As patentes atendem o interesse público ao dar um monopólio temporário aos inventores de novos produtos em retorno da troca de conhecimentos com a comunidade científica. O monopólio temporário também permite aos inventores recuperar seus custos e auferir de um lucro razoável. Entretanto, após o vencimento do prazo da patente, o conhecimento se torna de domínio público e pode ser utilizado por qualquer um. Na indústria farmacêutica, é onde entram os genéricos.

Genérico autorizado é um medicamento originalmente comercializado e vendido como produto de referência (de marca), embora com uma nova embalagem/bula e comercializado sob uma denominação genérica, geralmente após o vencimento do prazo da patente. Pode ser comercializado pela própria companhia farmacêutica que detinha patente sobre o produto de marca ou por meio de uma controlada, ou a companhia proprietária da marca pode licenciar o produto a outra empresa com a cobrança de royalties. Os genéricos autorizados são vendidos a um custo mais baixo e são uma alternativa ao medicamento de marca. Nesse caso, não há obrigação de respeitar o dispositivo da Lei Hatch Waxman que concede exclusividade de 180 dias ao primeiro medicamento genérico lançado no mercado.

Biossimilares ou follow on proteins, são novas versões de produtos biofarmacêuticos cujas patentes já venceram. São produzidos usando o mesmo material genético central e são aprovados sob a condição de que sejam comparáveis ao produto de referencia em termos de segurança e eficácia. Trata-se de moléculas grandes e complexas produzidas por organismos vivos, altamente sensíveis a mudanças na fabricação; os genéricos são moléculas menores, produzidas por sínteses químicas, as quais geralmente são bastante estáveis. Biossimilares é o termo oficial usado pelas agencias reguladoras européias; a terminologia Americana usa follow-on protein products (FOPP).

A partir de 2010, as patentes dos principais produtos biofarmacêuticos vão vencer, o que abre caminho para a concorrência. Além disso, estima-se que até 2010 aproximadamente 50% dos medicamentos recém-aprovados serão biofarmacêuticos. Mais cedo ou mais tarde, as patentes de todos esses medicamentos vão "caducar". Em outras palavras, os biossimilares são um mercado futuro importante para empresas como a Sandoz.

Em poucas palavras: os biossimilares são moléculas grandes e complexas produzidas por organismos vivos, altamente sensíveis a mudanças na fabricação; os genéricos são moléculas menores, produzidas por sínteses químicas, as quais geralmente são bastante estáveis.

O que são esses outros termos - biológicos, follow-on proteins, biogenéricos?
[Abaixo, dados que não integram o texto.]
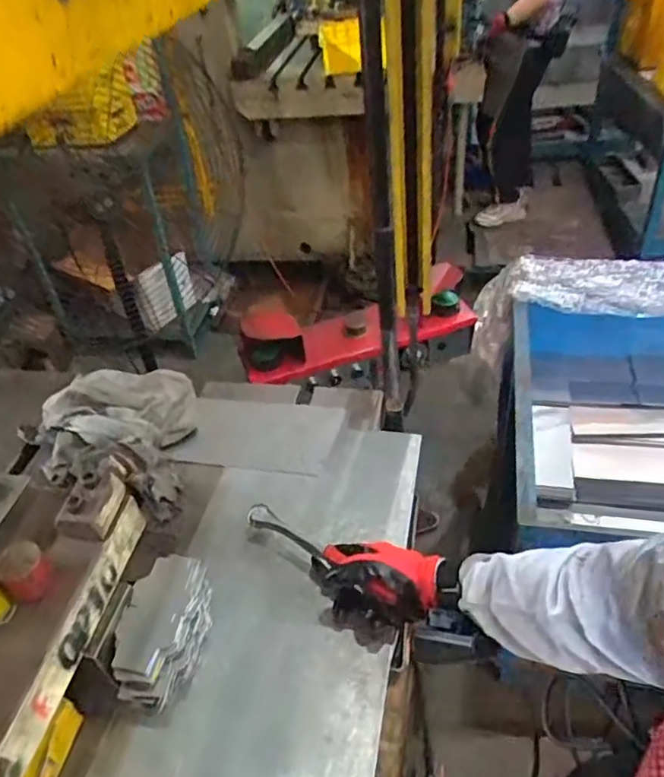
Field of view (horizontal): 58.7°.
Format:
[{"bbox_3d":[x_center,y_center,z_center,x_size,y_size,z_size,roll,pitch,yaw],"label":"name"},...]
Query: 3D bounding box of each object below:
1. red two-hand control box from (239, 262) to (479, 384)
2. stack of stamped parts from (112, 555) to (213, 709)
[{"bbox_3d":[0.066,-0.145,1.340,0.552,0.130,0.103,-14,41,-8],"label":"red two-hand control box"},{"bbox_3d":[-0.166,0.249,0.598,0.071,0.079,0.131,4,42,12],"label":"stack of stamped parts"}]

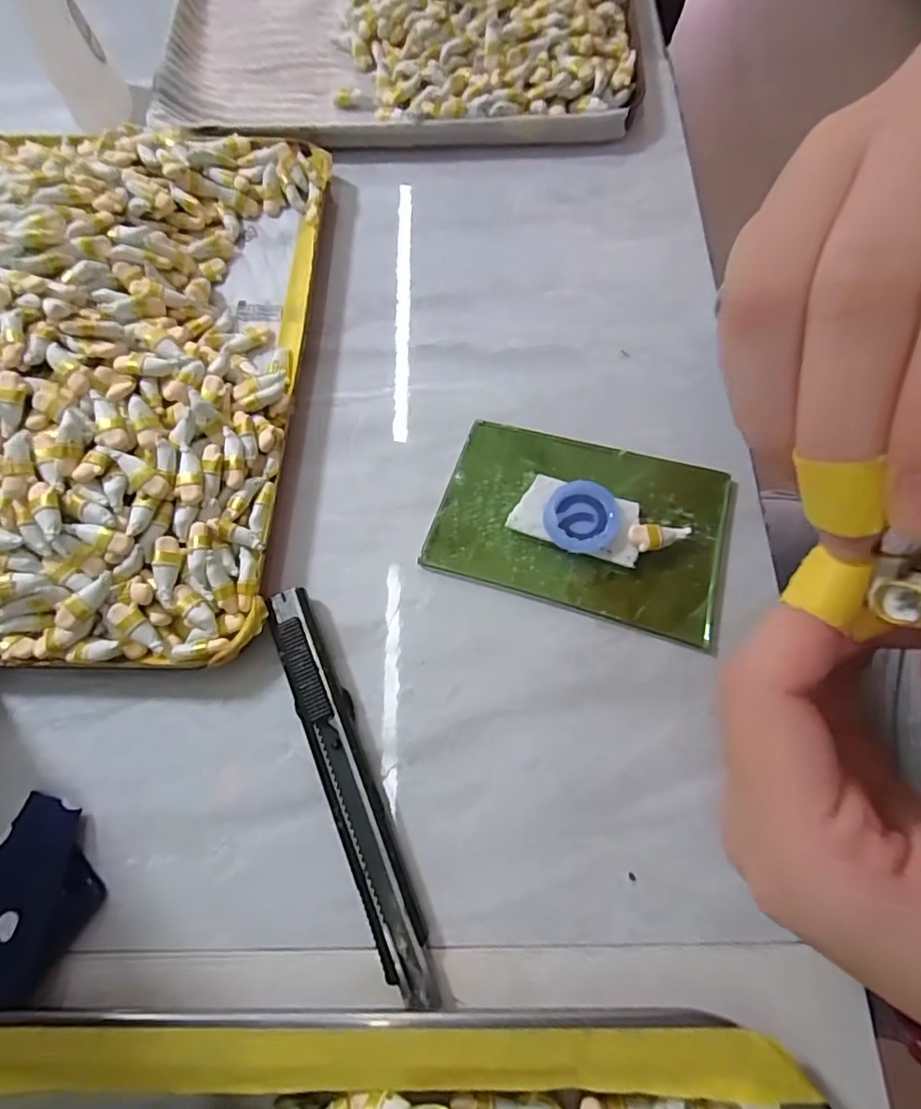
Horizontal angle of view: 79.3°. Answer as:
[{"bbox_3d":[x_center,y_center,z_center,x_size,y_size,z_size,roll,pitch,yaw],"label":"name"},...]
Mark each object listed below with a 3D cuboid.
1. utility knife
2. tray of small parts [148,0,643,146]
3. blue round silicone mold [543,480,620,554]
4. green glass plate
[{"bbox_3d":[-0.037,0.072,0.180,0.016,0.010,0.129,-23,73,-7],"label":"utility knife"},{"bbox_3d":[-0.031,-0.309,0.296,0.234,0.032,0.230,-1,72,0],"label":"tray of small parts"},{"bbox_3d":[0.044,-0.014,0.204,0.026,0.006,0.027,0,72,1],"label":"blue round silicone mold"},{"bbox_3d":[0.046,-0.012,0.206,0.104,0.011,0.066,16,73,6],"label":"green glass plate"}]

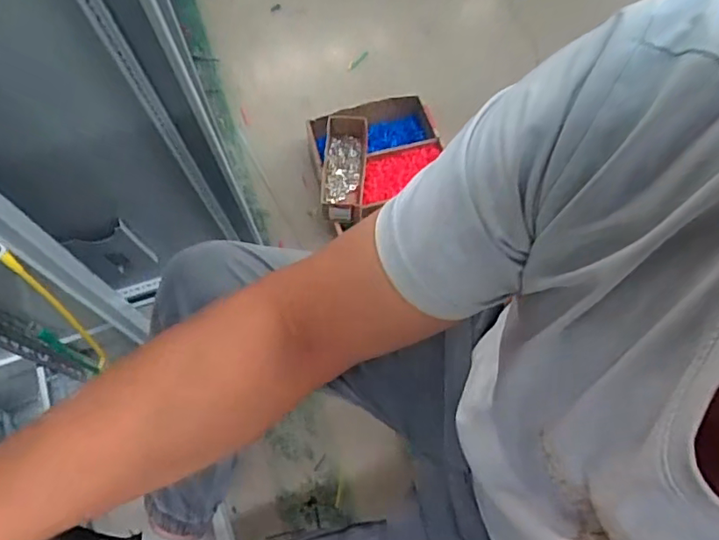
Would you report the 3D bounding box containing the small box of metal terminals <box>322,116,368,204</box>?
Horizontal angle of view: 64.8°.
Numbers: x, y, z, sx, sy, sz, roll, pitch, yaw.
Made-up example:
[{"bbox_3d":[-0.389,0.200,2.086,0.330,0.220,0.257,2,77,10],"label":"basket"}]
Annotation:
[{"bbox_3d":[-0.032,-0.241,1.277,0.095,0.069,0.217,4,67,2],"label":"small box of metal terminals"}]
Biossimilares é o termo aceito pelas agências reguladoras européias; follow-on protein products (FOPP) é a terminologia equivalente nos EUA. "Medicamentos biológicos" é um outro termo para os produtos biofarmacêuticos. O termo biogenéricos não é aceito pelas agencias reguladoras.

Os biossimilares não são quimicamente idênticos aos produtos de referencia como são os genéricos - os primeiros são produzidos por organismos vivos e não por sínteses químicas. Entretanto, são produtos que comprovadamente satisfizeram os reguladores por serem comparáveis ao produto de referencia em termos de qualidade, segurança e eficácia.

Os biossimilares são disponibilizados de maneira semelhante à dos demais medicamentos de receituário. Entretanto, uma diferença importante entre os biossimilares e os genéricos é que os farmacêuticos não podem substituir biofarmacêuticos de referência receitados por um médico por biossimilares. Em outras palavras, o farmacêutico fica obrigado a fornecer o produto receitado pelo médico.

Em tese, há tantos tipos de biossimilares como há produtos biofarmacêuticos de referência. Eles variam de proteínas relativamente simples até moléculas complexas como anticorpos monoclonais (AcM) e proteínas de fusão.